Indian economic policy

Freight equalisation policy was adopted by the Government of India (Union Government) to facilitate the equal growth of industry all over India (Indian Union). This meant a factory could be set up anywhere in India and the transportation of minerals would be subsidised by the Union Government. The policy was introduced in 1952, and remained in force until 1993.
The policy hurt the economic prospects of the mineral-rich Indian states like Jharkhand (then part of Bihar), West Bengal, Madhya Pradesh, Assam, Chhattisgarh, and Odisha, since it weakened the incentives for private capital to establish production facilities in these states. As a result of the policy, businesses preferred setting up industrial locations closer to the coastal trade Indian states like Maharashtra and Gujarat and markets in the cities such as Mumbai and Delhi.

== Rationale ==

The freight equalisation concept made "essential" items available at relatively constant prices throughout the country. These items included coal, steel, and cement, among many others. The idea was to promote balanced regional development of industries throughout the country, but it developed few coastal states like Maharashtra and Gujarat.

==Results==

Industrialists interested in setting up plants anywhere in the country would get coal, iron ore, aluminium, etc. at the same price as they used to get in the mineral-rich states. A factory could be set up anywhere in the country and the transportation of minerals would be subsidised by the central government. As a result, there was growth of heavy and middle level-industry outside the mineral-rich regions of the country.

The policy transferred competitive advantages of eastern states to western, southern, and northern states. According to British academic Stuart Corbridge, the policy discouraged the establishment of "resource-processing industries in eastern India, as opposed to the extractive industries, which seem to have imposed on the region a version of the 'resource curse' noted more frequently in sub-Saharan Africa."

In the western region, the policy especially benefited the coastal states such as Maharashtra and Gujarat. The finance minister T. T. Krishnamachari also equalised the freight, which greatly benefited the cement manufacturers in the South Indian states, as limestone and dolomite became cheaper to transport from North India. The North Indian areas that benefited from the policy included Delhi, its surrounding districts, and Punjab.

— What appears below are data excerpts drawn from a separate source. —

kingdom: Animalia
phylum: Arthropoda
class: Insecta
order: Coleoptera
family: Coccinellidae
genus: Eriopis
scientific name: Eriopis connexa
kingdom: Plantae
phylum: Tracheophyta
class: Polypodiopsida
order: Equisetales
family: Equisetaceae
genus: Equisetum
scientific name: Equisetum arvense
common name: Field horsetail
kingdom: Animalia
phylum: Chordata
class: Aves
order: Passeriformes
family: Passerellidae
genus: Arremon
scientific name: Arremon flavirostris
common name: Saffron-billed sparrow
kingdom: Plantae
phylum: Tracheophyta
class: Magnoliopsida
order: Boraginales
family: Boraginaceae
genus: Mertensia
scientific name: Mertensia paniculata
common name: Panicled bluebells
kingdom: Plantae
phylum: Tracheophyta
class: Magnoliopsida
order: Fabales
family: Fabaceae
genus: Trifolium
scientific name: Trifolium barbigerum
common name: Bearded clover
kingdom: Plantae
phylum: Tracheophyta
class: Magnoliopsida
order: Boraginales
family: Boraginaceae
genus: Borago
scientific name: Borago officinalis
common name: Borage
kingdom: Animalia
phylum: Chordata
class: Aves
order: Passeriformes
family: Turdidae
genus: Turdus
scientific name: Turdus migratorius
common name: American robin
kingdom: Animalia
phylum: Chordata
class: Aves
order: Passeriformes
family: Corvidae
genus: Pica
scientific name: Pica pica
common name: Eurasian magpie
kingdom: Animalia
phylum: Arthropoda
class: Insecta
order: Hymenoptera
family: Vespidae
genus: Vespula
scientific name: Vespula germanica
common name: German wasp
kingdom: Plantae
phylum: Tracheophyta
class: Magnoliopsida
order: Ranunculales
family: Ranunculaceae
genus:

The sufferers of this policy were the states of West Bengal, Jharkhand (then part of Bihar), Madhya Pradesh, Chhattisgarh and Odisha. These states lost their competitive advantage of holding the minerals, as the factories could now be set up anywhere in India. This was not the case in the pre-independence era, when the major business houses like the Tatas and the Dalmias set up industries in Jharkhand (then part of Bihar), and most of the engineering industry was located in the state of West Bengal. Even after the removal of the policy in the early 1990s, these states could not catch up with the more industrialised states. In 1996, the Commerce & Industry minister of West Bengal complained that "the removal of the freight equalisation and licensing policies cannot compensate for the ill that has already been done".